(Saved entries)
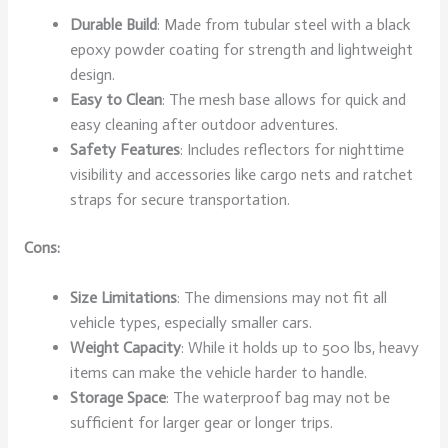
Durable Build
: Made from tubular steel with a black
epoxy powder coating for strength and lightweight
design.
Easy to Clean
: The mesh base allows for quick and
easy cleaning after outdoor adventures.
Safety Features
: Includes reflectors for nighttime
visibility and accessories like cargo nets and ratchet
straps for secure transportation.
Cons:
Size Limitations
: The dimensions may not fit all
vehicle types, especially smaller cars.
Weight Capacity
: While it holds up to 500 lbs, heavy
items can make the vehicle harder to handle.
Storage Space
: The waterproof bag may not be
sufficient for larger gear or longer trips.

Task to complete: Where a line of the entries contains the word "vehicle", copy that line.

Completed task:
vehicle types, especially smaller cars.
items can make the vehicle harder to handle.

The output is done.